Using Frugal Business Model, Orphagen Targets Orphan Receptors

Xconomy San Diego — 

The decline of venture capital investments in life sciences startups has provoked a lot of angst in the U.S., with many experts predicting a shortage of new drugs for the pharmaceutical product pipeline.

Life sciences startups typically require hundreds of millions of dollars before they can show that an experimental drug might work in clinical trials with real patients. But San Diego’s Orphagen Pharmaceuticals runs against the conventional wisdom. As a case study in frugality, Orphagen has survived as an independent drug discovery company for over a decade, scraping by on grants and one crucial pharmaceutical partnership while enduring a mixed bag of challenges, risks, battles, and rewards.

Orphagen CEO and founder, Scott Thacher, says he believes the freedom to explore and rapidly respond to discoveries makes their independent research path worth the extra adversity.

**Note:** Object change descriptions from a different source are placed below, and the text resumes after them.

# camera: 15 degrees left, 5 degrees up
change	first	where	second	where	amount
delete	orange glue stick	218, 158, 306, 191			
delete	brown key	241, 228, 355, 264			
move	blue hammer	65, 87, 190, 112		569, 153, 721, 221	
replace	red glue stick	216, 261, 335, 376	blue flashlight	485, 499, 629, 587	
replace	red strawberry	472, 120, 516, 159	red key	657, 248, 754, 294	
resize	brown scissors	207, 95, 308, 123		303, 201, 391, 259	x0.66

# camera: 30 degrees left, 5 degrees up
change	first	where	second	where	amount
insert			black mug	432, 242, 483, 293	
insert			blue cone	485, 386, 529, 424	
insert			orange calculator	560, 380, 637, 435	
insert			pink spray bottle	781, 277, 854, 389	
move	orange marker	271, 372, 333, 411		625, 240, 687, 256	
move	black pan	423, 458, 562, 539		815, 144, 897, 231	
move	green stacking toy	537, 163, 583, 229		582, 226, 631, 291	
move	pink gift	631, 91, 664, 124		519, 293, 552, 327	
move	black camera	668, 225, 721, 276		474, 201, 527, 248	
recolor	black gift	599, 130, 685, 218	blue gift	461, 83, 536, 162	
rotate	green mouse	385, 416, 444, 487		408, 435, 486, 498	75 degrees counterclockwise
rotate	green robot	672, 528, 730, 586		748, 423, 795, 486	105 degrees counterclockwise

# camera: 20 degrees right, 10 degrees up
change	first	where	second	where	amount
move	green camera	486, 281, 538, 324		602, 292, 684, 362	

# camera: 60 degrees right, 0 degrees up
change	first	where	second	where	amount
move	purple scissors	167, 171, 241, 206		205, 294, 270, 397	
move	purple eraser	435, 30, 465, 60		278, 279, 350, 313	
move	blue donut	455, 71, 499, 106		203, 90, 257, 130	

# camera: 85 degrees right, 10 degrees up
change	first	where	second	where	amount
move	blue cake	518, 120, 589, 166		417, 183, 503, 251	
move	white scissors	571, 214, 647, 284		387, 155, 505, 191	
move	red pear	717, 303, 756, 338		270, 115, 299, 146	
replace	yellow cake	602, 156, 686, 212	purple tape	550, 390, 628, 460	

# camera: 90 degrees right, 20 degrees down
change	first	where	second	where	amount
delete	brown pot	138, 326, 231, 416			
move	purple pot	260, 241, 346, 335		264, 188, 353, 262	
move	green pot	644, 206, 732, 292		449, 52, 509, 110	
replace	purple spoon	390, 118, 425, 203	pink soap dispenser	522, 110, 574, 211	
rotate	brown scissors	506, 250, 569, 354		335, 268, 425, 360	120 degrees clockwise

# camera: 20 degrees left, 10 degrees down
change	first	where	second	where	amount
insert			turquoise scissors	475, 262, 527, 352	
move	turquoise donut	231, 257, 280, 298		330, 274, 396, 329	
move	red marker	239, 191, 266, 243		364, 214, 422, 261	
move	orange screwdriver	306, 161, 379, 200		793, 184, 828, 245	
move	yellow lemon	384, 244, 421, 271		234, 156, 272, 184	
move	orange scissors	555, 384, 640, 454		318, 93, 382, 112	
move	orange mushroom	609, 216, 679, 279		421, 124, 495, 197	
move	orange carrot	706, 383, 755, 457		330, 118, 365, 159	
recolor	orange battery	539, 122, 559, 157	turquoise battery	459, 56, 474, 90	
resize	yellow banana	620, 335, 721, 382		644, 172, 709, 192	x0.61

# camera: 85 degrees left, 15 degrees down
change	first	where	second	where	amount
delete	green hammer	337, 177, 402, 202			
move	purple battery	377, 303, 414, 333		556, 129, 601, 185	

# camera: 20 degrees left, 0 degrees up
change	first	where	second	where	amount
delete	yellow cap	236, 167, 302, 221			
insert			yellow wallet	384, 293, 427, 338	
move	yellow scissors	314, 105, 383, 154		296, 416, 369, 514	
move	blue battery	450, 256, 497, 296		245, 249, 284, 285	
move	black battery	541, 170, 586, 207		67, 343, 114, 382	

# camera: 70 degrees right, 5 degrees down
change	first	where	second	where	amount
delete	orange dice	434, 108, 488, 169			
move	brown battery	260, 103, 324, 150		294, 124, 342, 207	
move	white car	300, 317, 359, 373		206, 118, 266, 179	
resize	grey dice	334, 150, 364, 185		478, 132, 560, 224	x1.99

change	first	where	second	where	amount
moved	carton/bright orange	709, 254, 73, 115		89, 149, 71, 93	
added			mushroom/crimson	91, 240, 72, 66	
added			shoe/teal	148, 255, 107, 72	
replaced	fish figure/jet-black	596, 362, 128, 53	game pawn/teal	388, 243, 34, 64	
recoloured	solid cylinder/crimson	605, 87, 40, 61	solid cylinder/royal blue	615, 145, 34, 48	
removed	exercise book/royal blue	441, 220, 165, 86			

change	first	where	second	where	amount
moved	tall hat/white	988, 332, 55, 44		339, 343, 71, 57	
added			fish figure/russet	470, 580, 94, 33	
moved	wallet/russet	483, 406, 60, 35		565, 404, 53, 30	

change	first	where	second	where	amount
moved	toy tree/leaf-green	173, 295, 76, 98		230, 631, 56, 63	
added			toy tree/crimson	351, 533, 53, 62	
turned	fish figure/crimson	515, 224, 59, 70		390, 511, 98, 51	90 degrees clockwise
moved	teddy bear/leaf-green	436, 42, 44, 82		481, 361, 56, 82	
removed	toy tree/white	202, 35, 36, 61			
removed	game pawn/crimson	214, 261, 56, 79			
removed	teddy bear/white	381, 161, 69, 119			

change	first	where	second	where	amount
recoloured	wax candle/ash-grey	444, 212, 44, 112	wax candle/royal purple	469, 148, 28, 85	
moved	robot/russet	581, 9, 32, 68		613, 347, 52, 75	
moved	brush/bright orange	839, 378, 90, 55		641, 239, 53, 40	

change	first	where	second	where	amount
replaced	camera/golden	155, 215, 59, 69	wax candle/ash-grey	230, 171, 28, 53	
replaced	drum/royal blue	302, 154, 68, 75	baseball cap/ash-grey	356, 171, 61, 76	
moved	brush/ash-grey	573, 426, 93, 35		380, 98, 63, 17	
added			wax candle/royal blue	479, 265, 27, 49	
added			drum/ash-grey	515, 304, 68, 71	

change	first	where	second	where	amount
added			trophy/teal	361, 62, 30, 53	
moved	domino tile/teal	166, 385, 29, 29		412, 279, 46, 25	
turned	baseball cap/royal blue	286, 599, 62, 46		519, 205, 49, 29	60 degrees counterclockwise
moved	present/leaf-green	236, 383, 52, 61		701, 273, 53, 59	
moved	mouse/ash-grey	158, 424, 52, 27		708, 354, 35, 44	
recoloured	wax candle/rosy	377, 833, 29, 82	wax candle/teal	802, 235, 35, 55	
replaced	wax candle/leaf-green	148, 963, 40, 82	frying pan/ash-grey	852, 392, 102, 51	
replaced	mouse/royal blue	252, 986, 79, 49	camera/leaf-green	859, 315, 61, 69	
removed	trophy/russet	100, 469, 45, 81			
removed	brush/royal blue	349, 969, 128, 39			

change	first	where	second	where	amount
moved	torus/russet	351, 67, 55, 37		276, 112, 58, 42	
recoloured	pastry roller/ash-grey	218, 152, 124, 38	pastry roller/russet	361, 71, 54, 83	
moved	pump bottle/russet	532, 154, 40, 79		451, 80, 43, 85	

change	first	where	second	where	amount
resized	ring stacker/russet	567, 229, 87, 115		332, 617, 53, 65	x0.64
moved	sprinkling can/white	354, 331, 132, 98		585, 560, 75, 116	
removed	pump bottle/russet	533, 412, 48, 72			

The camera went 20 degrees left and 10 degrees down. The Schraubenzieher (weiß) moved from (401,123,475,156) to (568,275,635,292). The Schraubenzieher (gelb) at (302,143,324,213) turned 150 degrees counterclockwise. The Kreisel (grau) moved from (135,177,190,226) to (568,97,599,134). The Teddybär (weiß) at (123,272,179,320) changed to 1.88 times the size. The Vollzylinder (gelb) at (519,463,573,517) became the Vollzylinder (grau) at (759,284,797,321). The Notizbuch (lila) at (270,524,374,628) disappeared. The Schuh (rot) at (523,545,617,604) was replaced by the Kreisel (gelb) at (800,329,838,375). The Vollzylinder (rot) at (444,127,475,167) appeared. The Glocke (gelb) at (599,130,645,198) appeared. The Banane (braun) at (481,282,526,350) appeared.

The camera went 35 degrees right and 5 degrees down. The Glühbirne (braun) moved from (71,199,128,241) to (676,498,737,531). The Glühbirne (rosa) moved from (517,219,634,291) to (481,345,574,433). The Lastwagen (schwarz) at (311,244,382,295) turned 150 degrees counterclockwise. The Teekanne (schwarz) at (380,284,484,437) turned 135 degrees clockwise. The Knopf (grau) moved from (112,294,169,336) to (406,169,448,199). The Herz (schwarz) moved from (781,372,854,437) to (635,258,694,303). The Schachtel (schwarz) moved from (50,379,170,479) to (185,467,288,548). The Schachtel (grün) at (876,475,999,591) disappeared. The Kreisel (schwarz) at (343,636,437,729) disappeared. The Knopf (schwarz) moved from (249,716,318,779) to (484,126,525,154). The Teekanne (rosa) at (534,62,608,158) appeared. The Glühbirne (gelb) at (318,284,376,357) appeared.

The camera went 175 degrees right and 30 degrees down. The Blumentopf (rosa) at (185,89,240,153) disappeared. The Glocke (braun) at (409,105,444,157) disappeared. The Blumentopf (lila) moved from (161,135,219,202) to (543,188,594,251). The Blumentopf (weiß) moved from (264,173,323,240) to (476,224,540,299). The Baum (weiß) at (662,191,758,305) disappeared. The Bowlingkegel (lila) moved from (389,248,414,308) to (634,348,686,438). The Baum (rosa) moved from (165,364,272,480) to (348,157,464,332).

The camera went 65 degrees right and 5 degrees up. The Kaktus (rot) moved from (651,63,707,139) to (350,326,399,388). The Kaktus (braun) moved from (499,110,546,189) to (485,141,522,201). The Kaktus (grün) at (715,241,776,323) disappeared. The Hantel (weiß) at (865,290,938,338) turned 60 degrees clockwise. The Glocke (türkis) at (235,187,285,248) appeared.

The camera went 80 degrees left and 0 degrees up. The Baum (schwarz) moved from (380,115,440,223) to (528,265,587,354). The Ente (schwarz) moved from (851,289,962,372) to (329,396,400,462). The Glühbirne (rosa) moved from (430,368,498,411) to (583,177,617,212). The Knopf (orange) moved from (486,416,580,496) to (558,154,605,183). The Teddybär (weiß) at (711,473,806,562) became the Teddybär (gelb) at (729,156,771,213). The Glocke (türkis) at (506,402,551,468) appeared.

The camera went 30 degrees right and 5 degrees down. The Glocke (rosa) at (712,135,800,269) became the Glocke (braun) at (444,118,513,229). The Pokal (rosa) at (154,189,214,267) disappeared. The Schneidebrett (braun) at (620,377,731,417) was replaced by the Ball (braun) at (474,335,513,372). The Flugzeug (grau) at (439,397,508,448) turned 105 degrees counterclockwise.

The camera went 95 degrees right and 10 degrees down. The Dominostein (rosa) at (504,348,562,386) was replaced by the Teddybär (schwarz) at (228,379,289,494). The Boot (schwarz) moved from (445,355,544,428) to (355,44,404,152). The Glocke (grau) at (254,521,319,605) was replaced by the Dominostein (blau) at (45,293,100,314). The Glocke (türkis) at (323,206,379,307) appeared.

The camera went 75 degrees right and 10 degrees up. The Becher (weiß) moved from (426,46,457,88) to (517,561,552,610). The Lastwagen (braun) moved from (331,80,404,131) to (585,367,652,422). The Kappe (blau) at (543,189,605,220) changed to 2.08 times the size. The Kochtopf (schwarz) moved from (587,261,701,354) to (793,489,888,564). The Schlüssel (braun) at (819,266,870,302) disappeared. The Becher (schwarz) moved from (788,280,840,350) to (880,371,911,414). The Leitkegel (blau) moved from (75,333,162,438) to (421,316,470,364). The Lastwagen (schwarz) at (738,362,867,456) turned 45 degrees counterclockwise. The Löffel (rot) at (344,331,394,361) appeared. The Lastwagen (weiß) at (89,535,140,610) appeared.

The company, with fewer than 10 employees, aims to discover molecules that bind and regulate so-called orphan nuclear receptors—a high potential field with a lot of interest in academia. Yet Orphagen is focused on a stage of discovery that many consider as “too early” for venture capital. So why did Thacher position the company as a translational lab, outside the resources of an academic institute?

Scott Thacher

“You do different things in different environments,” Thacher says. “Incentives really aren’t there in pharma to do high-risk, early stage work, and the incentives aren’t there in academia to do the high-risk translational work.”

For Thacher, “the whole concept of a small company is exciting,” He says a staff of 8-10 is ideal for ingenuity and invention. “In our small company, our backs were against the wall. We had to find compounds for these unexplored orphan receptors, there was nothing else we could do.” In terms of production, he says startups are uniquely compelled to generate new value. “There really is a big focus on invention, versus marketing and development.”